**PROVIDED MATERIAL**
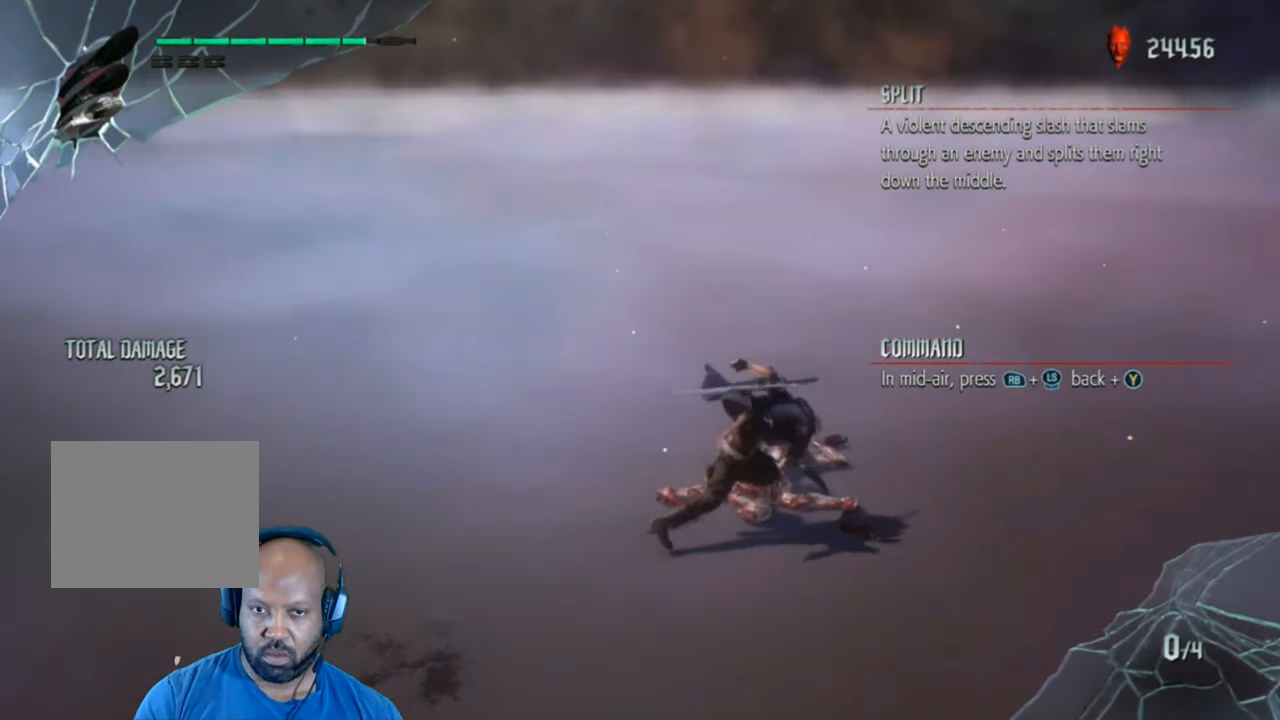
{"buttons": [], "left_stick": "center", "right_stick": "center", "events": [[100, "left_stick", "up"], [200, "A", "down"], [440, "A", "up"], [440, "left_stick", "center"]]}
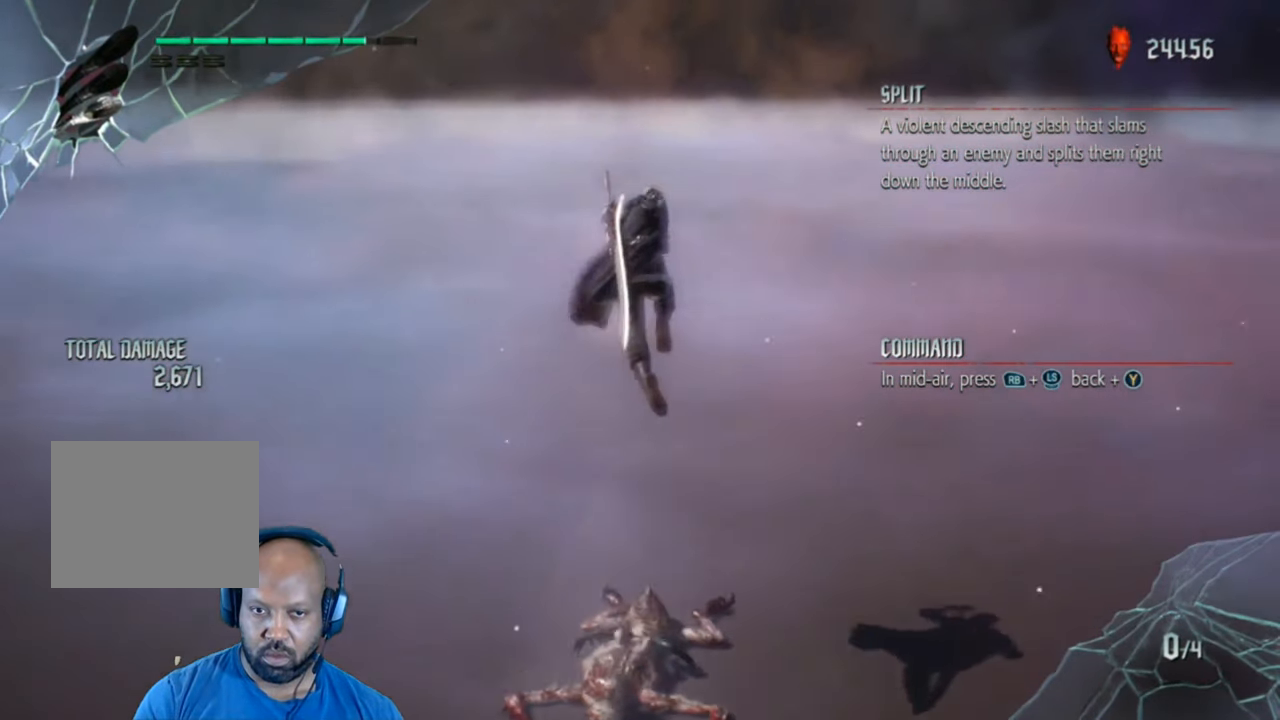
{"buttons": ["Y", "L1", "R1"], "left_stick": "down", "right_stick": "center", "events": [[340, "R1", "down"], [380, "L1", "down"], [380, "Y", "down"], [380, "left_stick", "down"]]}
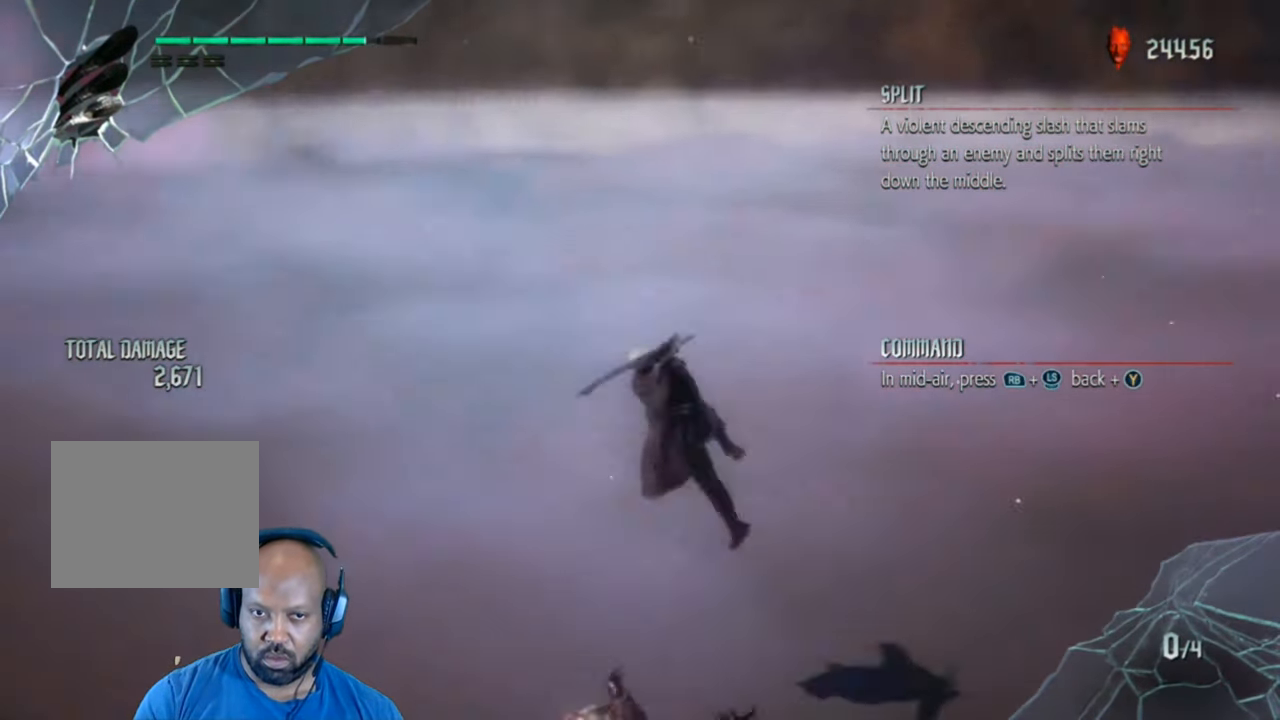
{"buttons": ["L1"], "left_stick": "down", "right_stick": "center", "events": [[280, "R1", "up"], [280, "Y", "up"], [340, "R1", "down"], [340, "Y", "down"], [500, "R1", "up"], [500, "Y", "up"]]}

--

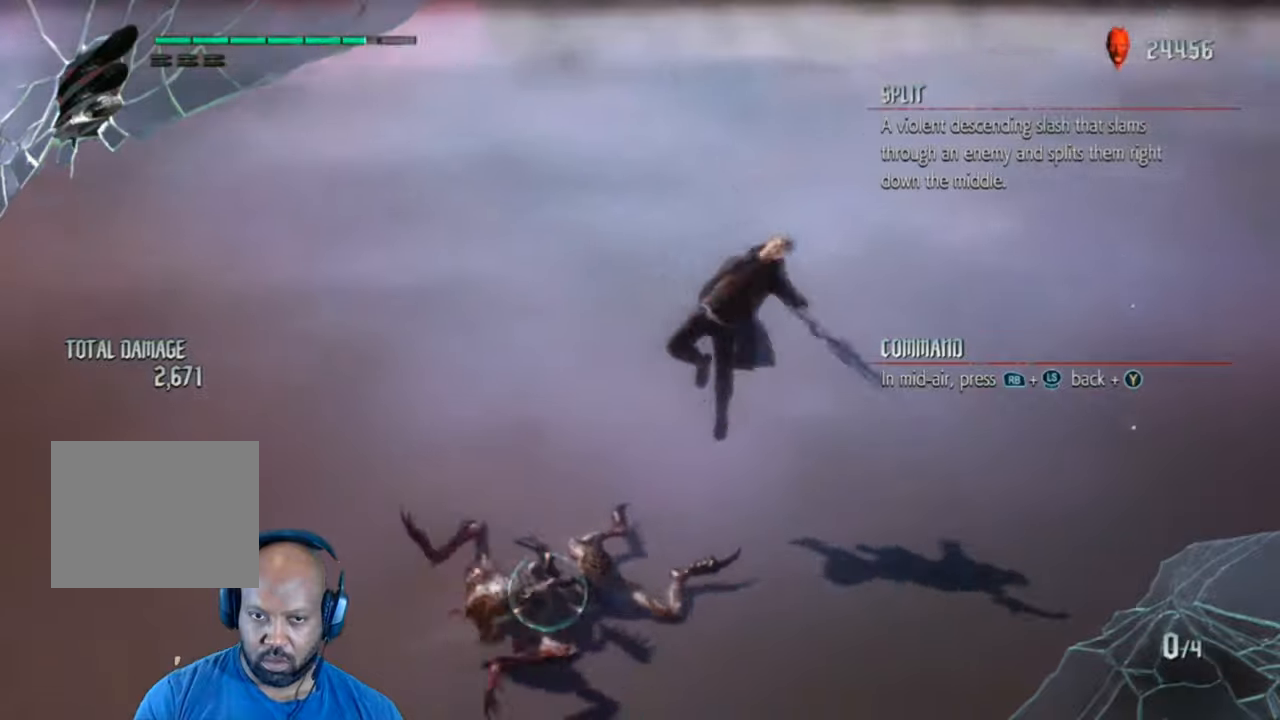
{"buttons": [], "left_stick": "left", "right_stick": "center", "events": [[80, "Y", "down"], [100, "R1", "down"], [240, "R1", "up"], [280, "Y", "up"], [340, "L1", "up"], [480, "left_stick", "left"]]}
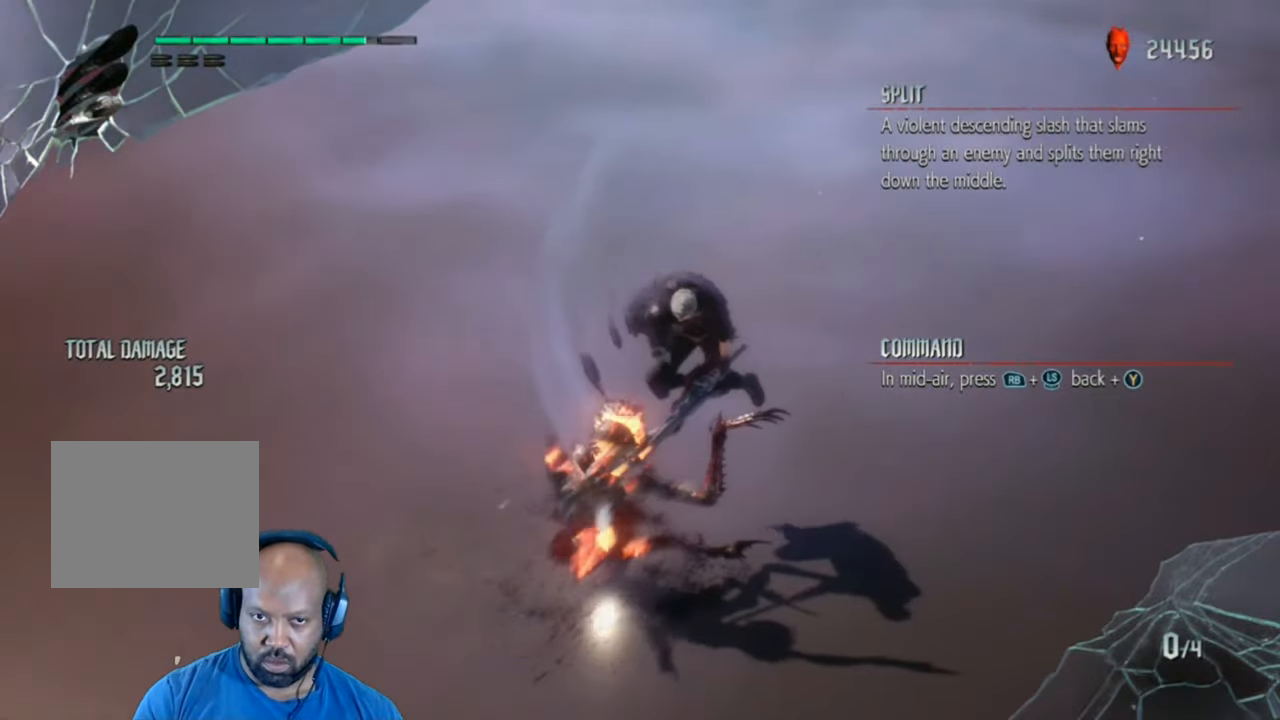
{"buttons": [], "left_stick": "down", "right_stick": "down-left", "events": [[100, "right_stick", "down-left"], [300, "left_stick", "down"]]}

**WORK INSTRUCTION**
Go through the entries above and count the lines holding the word "center"; write nothing but the number.

**EXERCISE SOLUTION**
4